**TASK LIST**.
1. Using the forum thread, explain in one to three sentences why Rob1980 says he can't offer any great advice.
2. Please list every username in the forum thread, counting both users who post and users who are quoted.
3. According to the forum thread, how long did MRB stay away from home with the kids?

If anyone gives you an answer to this, I would really like to know the answer. We have been together 20 years Feb. 15 and married 18. My husband said the same thing. I was finally over it and offered a plan for separation. He said he must not be ready because he hadn't thought that far ahead. But, he's still being a jerk.


----------



## MRB (Sep 4, 2010)

lonely one said:


> If anyone gives you an answer to this, I would really like to know the answer. We have been together 20 years Feb. 15 and married 18. My husband said the same thing. I was finally over it and offered a plan for separation. He said he must not be ready because he hadn't thought that far ahead. But, he's still being a jerk.


nobody has an answer I guess...
how are things with you? better i hope? have you left the home for any length of time? i left for only 1 night but seeing me drive away with the kids scared my husband. he called me about an hour after we left and apologized. 
we are currently working on things....


----------



## Rob1980 (Feb 7, 2013)

I don't feel like I am in any great position to offer any great advice as I am going through something similar however I just wanted you to know others are going through this with you. 

I hope everything works out for all off us.


----------



## MRB (Sep 4, 2010)

Rob1980 said:


> I don't feel like I am in any great position to offer any great advice as I am going through something similar however I just wanted you to know others are going through this with you.
> 
> I hope everything works out for all off us.


hi Rob. sorry things are bad for you too. My husband isn't trying to make progress at all. in fact there is this depressed feeling that is suffocating me right now. it feels like nothing is getting better and that my husband has no feelings for me.


----------

**DATA LISTING**.

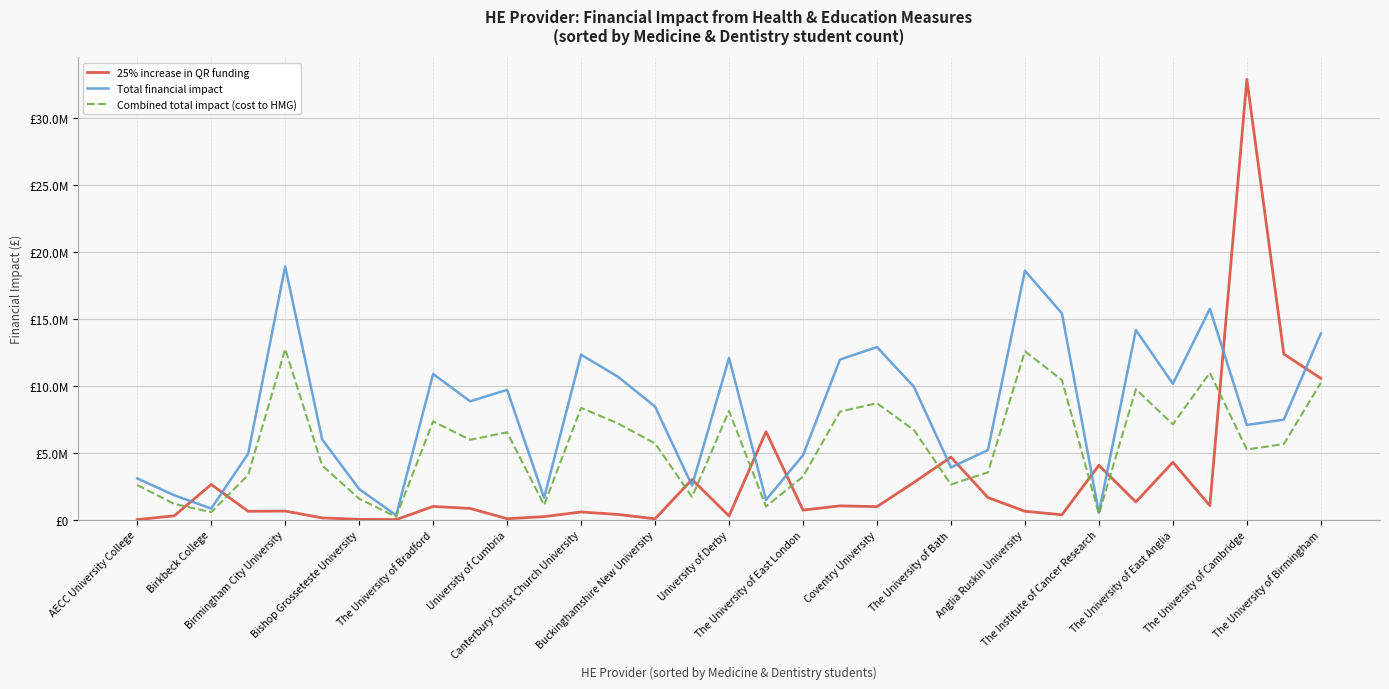

Which category has the lowest value in the 25% increase in QR funding series?

Buckinghamshire New University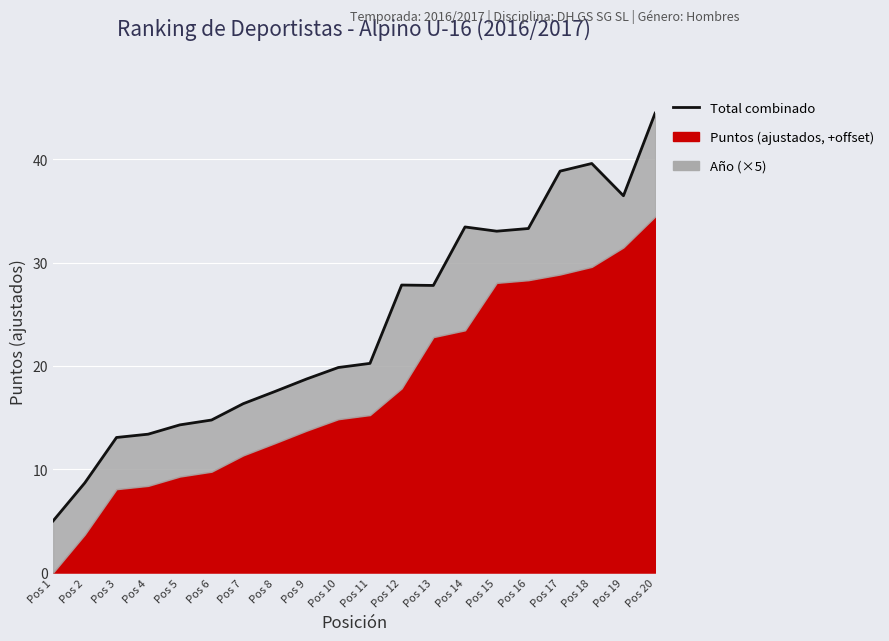

What is the ratio of the value at Pos 4 to the value at Pos 13?

0.5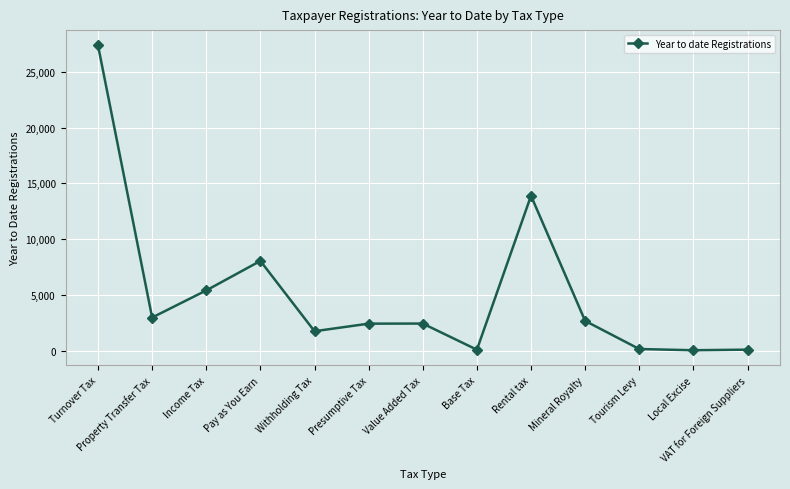

Between Turnover Tax and Base Tax, which is larger?

Turnover Tax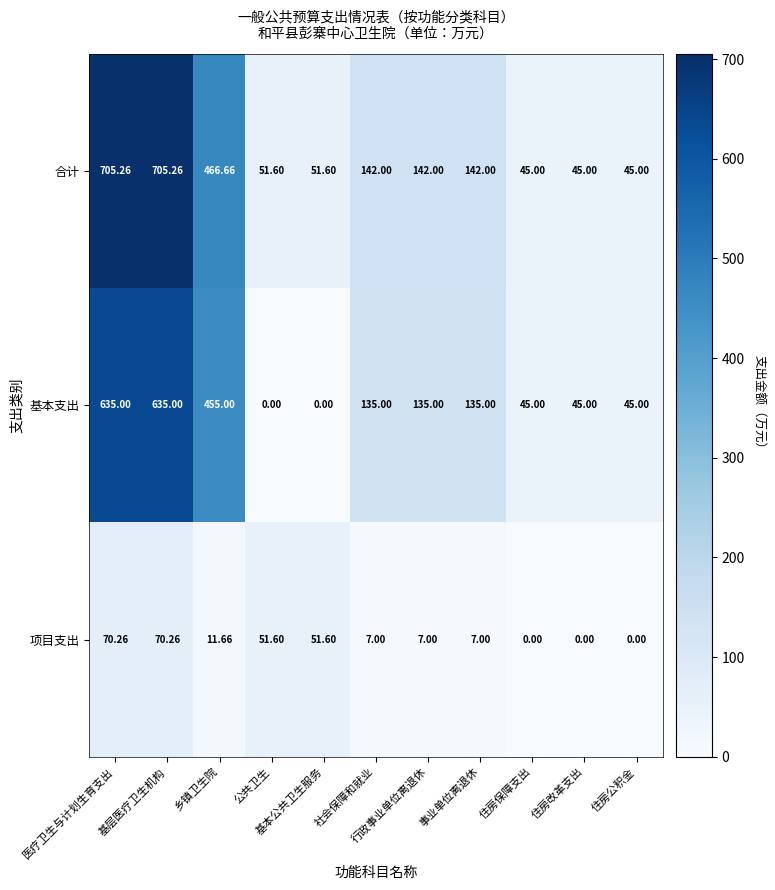

At how many categories does at least one series exceed 559?

2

**RESPONSE LIST**.
1. Rob1980 says he is in no position to offer great advice because he is going through something similar himself. He posts anyway so the others know they are not alone.

2. lonely one, MRB, Rob1980

3. Only one night.